You just have to watch out with compound words, like karosszék - armchair, which consists of the parts karos - armed.. erm, "with arms", and szék, chair. There is actually 's' clashing with 'sz'. But since those sounds are difficult to pronounce so closely together, it's mostly spoken as an actual 'ssz' anyway.
1400
It's at least very odd. What you want to do with this question is finding out someone's condition: sick, or not sick? So rosszul is the focus point here. And in Hungarian the focus appears in front of the conjugated verb: "Rosszul vagy?"
2246
I chose "Rosszul vagyok" from the word bank and it tell's me "rosszul vagytok?" "vagytok" wasn't at choice!
I've researched a dictionary and it returns "rosszul" as an adverb which means "badly". Is "rosszul" used like an adjective meaning "sick" commonly? Well, English is not my native language but I can get that somebody who is badly can't mean that one person is sick.

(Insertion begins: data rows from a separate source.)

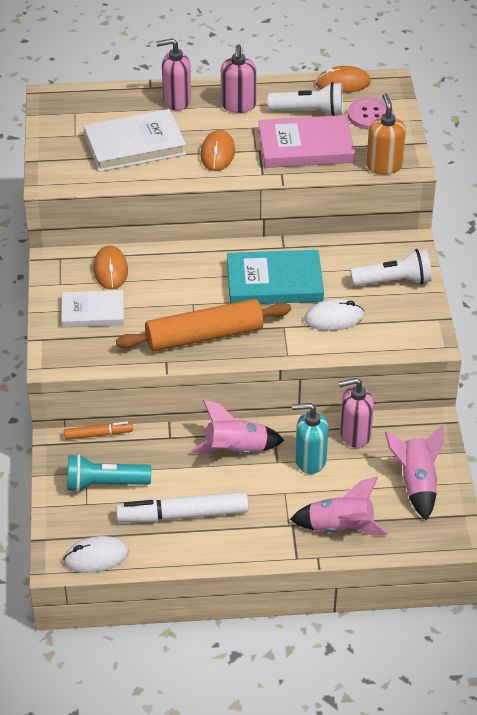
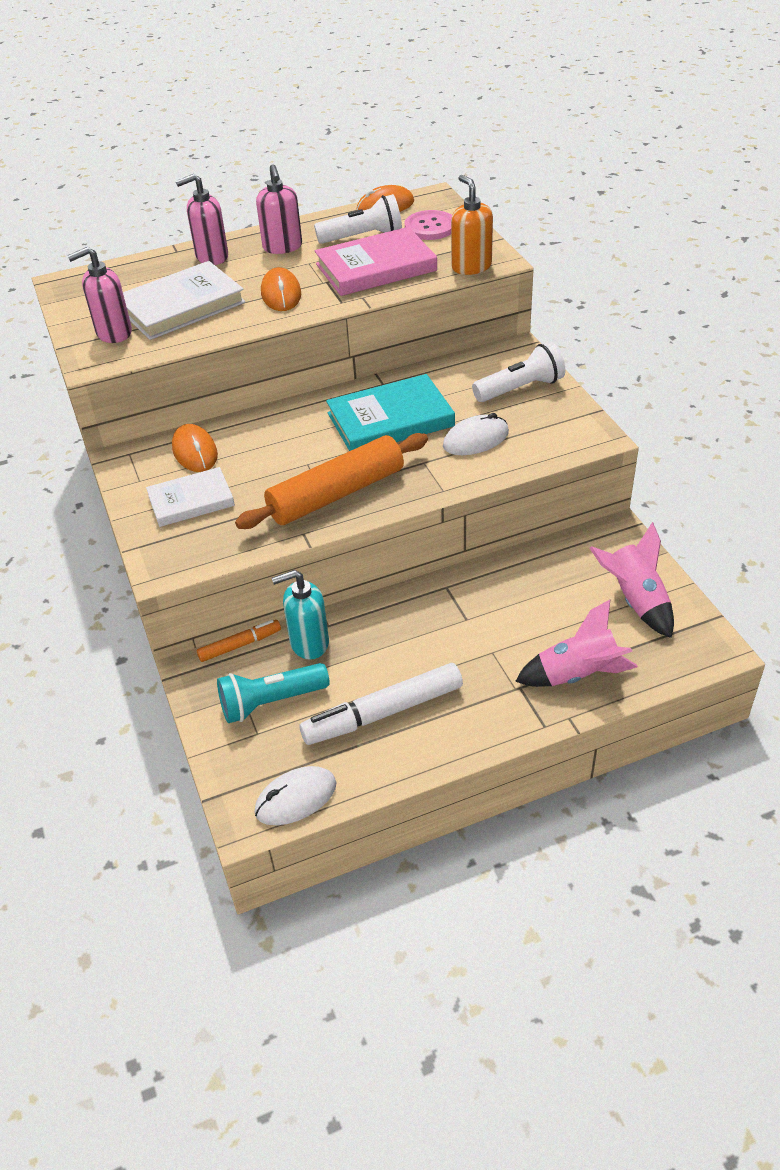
camera: 15 degrees left, 0 degrees up
(236, 450) = (413, 619): pink rocket -> none
(310, 460) = (503, 607): turquoise soap dispenser -> turquoise soap dispenser (309, 643)
(354, 435) = (538, 566): pink soap dispenser -> pink soap dispenser (113, 333)

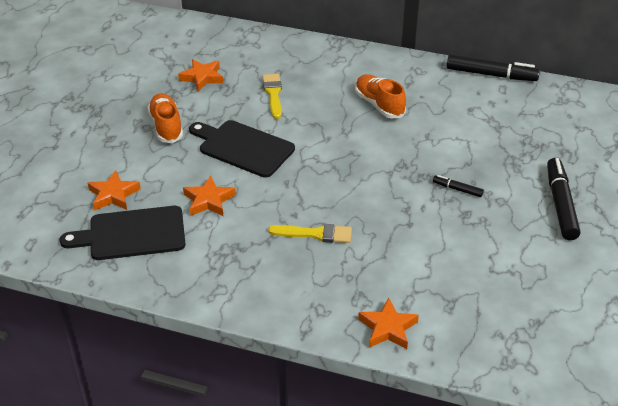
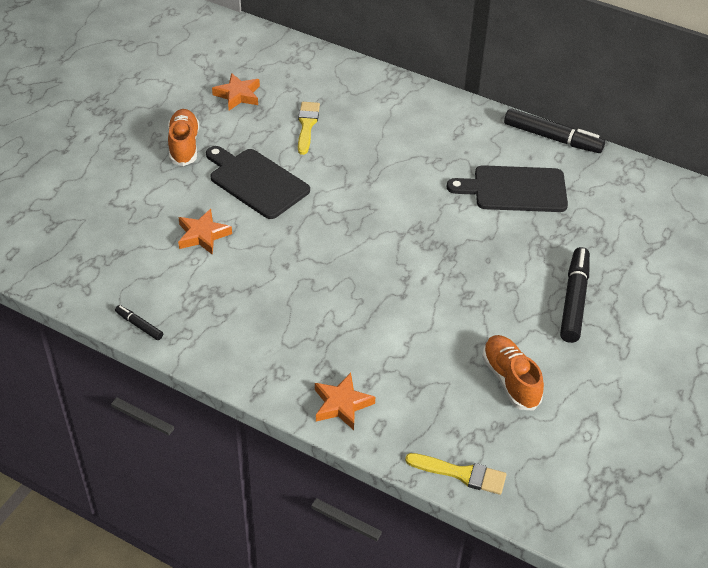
camera: 10 degrees right, 5 degrees up
(113, 195) = (108, 213): orange star -> none
(132, 234) = (115, 259): black cutting board -> black cutting board (515, 189)
(315, 234) = (301, 290): yellow brush -> yellow brush (461, 474)
(379, 105) = (416, 155): orange shoe -> orange shoe (510, 380)
(457, 189) = (467, 265): black marker -> black marker (139, 326)

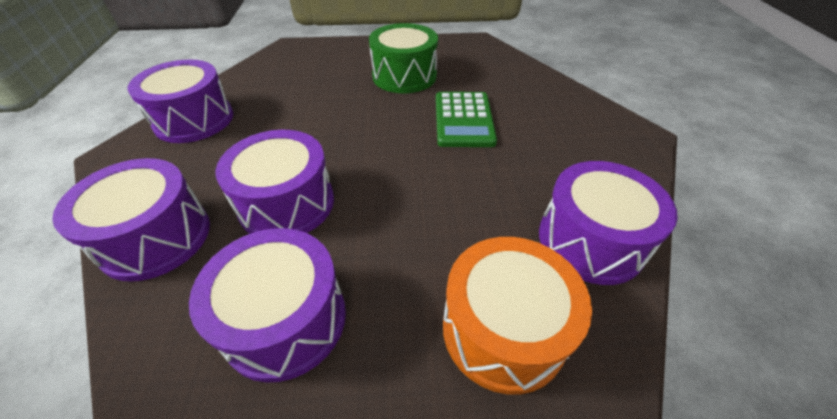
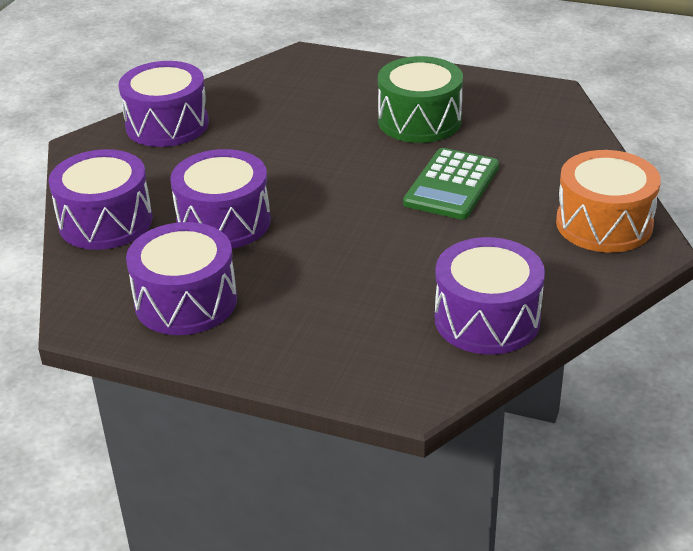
camera: 25 degrees right, 10 degrees down
(503, 329) = (352, 353): orange drum -> orange drum (604, 224)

On the other hand, I can say too that someone is "badly sick."
Yes, "rosszul vagyok" is commonly used, though it is used as an adverb here, not an adjective. Like if I feel nauseated, dizzy, unwell, something not right. It is similar to the german course's "meinem Kind ist schlecht" where it means that my child is unwell / sick and not that my child is naughty.
You are omitting "van", which is mandatory in some cases like "you are a man" / "ön férfi" or "you are bad" / "ön rossz", but in this case we are using an adverb "rosszul" so the "van" cannot be ommited. We need extra info for the adverb, "rosszul"- what, for example "you know it wrong" / "ön rosszul tudja", "you are doing it wrong" / "ön rosszul csinálja", "you are unwell" / "ön rosszul van".